Now, this whole rambling series of posts was spurred by Eliezer's offhand remark about "AIs with knowledge of each other's source code". I formalize the problem thus: all players simultaneously submit programs that will receive everyone else's source code as input and print strategy choices for the game as output. The challenge is to write a good program without running into the halting problem, Rice's theorem or other obstacles.

Without further ado I generalize the procedure described above and present to you an algorithm Freaky Fairness — implementable in an ordinary programming language like Python — that achieves a Nash equilibrium in algorithms and a Pareto optimum simultaneously in any N-player game with transferable utility:

1. Calculate the security values in mixed strategies for all subsets of players.
2. Divide all other players into two groups: those whose source code is an exact copy of Freaky Fairness (friends), and everyone else (enemies).
3. If there are no enemies: build a Shapley value from the computed security values of coalitions; play my part in the outcome that yields the highest total sum in the game; give up some of the result to others so that the resulting allocation agrees with the Shapley value.
4. If there are enemies: play my part in the outcome that brings the total payoff of the coalition of all enemies down to their security value.
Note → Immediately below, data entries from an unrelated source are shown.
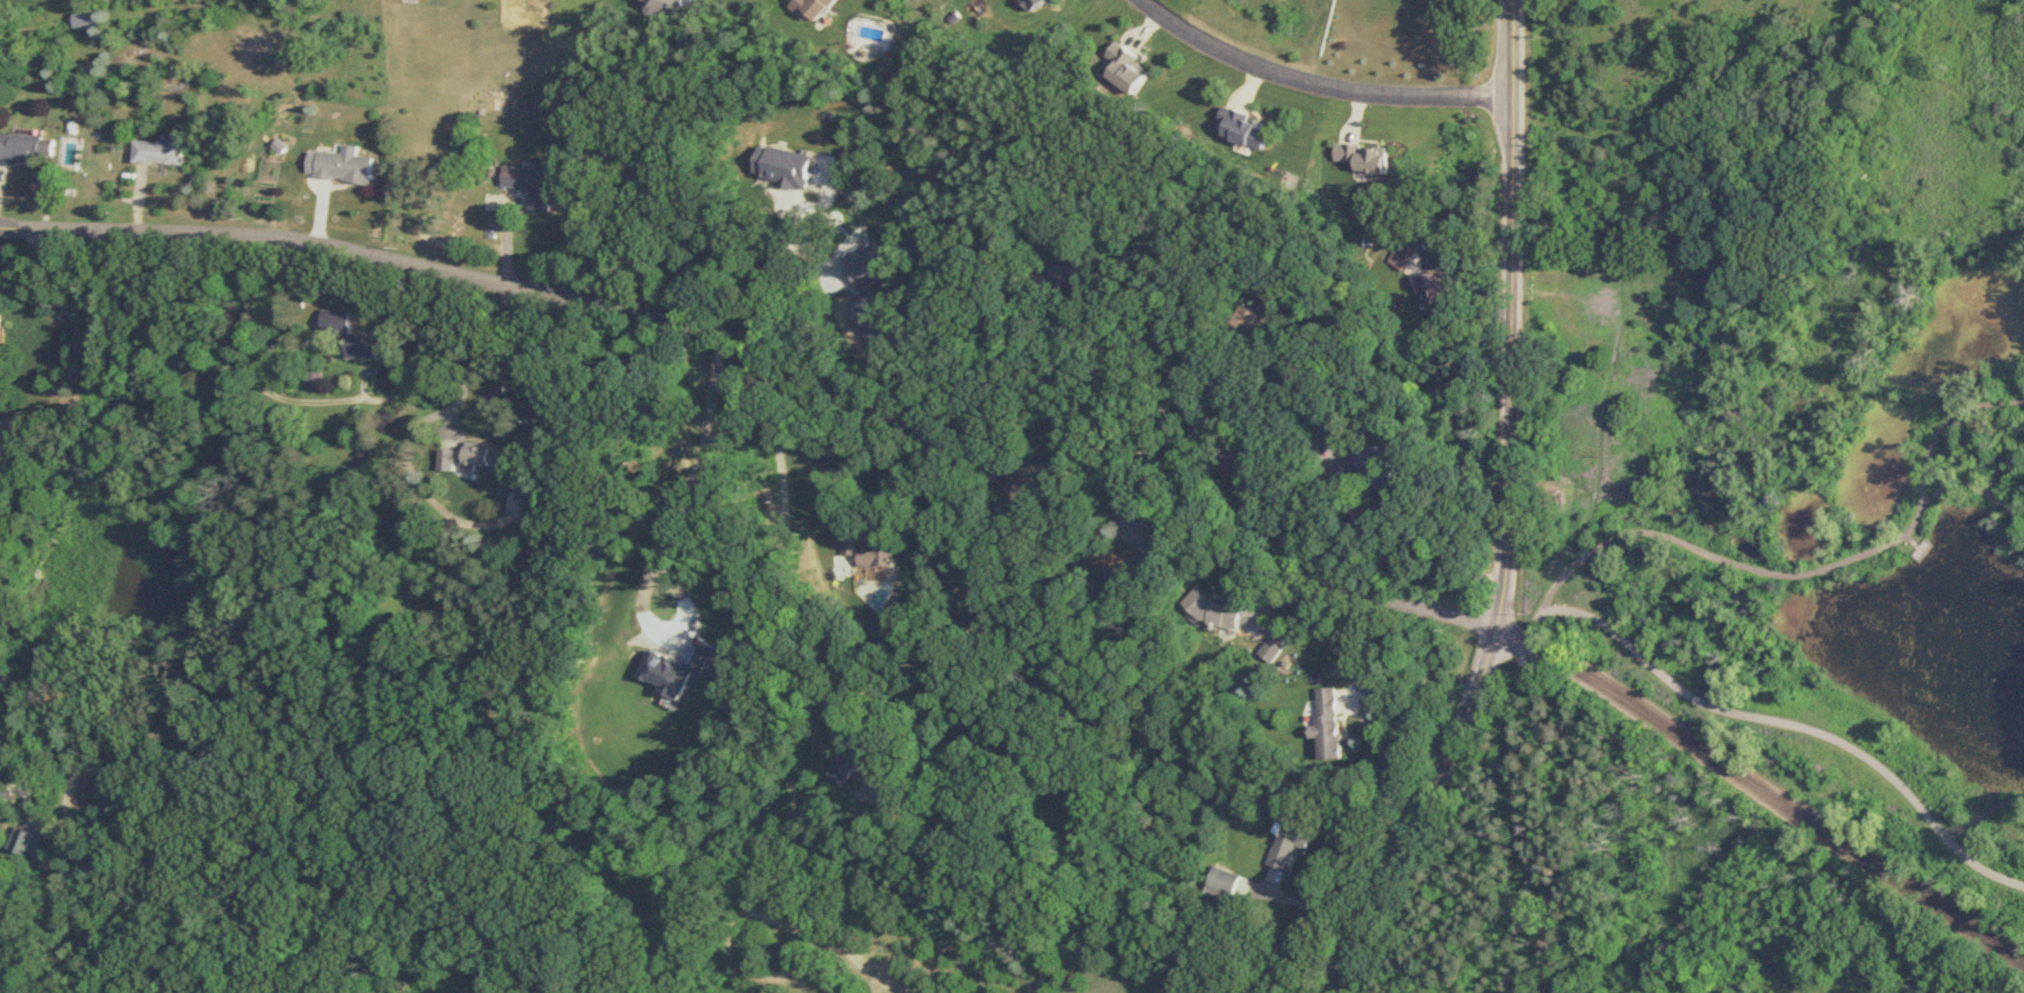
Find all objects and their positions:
building: (1032, 4)
building: (656, 7)
building: (806, 8)
building: (78, 20)
building: (1127, 69)
road: (1324, 84)
building: (1241, 129)
building: (26, 148)
building: (157, 152)
building: (344, 167)
building: (527, 180)
road: (601, 202)
building: (1402, 258)
building: (871, 270)
building: (1067, 277)
building: (1438, 290)
road: (809, 313)
building: (873, 321)
building: (1257, 324)
road: (773, 325)
building: (0, 328)
building: (358, 337)
road: (492, 348)
road: (1097, 353)
road: (248, 365)
road: (120, 399)
road: (1945, 424)
building: (1332, 426)
road: (1163, 440)
building: (479, 460)
road: (684, 461)
road: (2006, 462)
building: (1383, 465)
road: (842, 475)
building: (1035, 477)
road: (1510, 514)
park: (1769, 523)
road: (1909, 538)
road: (1917, 545)
road: (784, 546)
road: (1922, 550)
building: (872, 554)
road: (1399, 561)
road: (1789, 575)
road: (1294, 600)
building: (1217, 612)
road: (1623, 642)
building: (1330, 726)
road: (1384, 753)
building: (853, 769)
road: (24, 778)
road: (1983, 814)
building: (24, 844)
building: (1292, 846)
building: (1224, 887)
road: (1310, 905)
park: (767, 969)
Proof that all players using this algorithm is a Nash equilibrium: any coalition of players that decides to deviate (collectively or individually) cannot win total payoff greater than their group security value, by point 4. If they cooperate, they collectively get no less than their group security value, by superadditivity and construction of Shapley value.

(NB: we have tacitly assumed that all payoffs in the game are positive, so the Shapley value makes sense. If some payoffs are negative, give everyone a million dollars before the game and take them away afterward; both the Shapley value and the minimax survive such manipulations.)

In retrospect the result seems both obvious and startling. Obvious because it closely follows the historically original derivation of the Shapley value. Startling because we're dealing with a class of one-shot competitive games: players enter their programs blindly, striving to maximize only their own payoff. Yet all such games turn out to have Nash equilibria that are Pareto-optimal, and in pure strategies to boot. Pretty neat, huh?

I've seriously doubted whether to post this or not. But there might be mistakes, and many eyes will be more likely to spot them. Critique is welcome!

UPDATE 12.01.2011: benelliott found a stupid mistake in my result, so it's way less applicable than I'd thought. Ouch.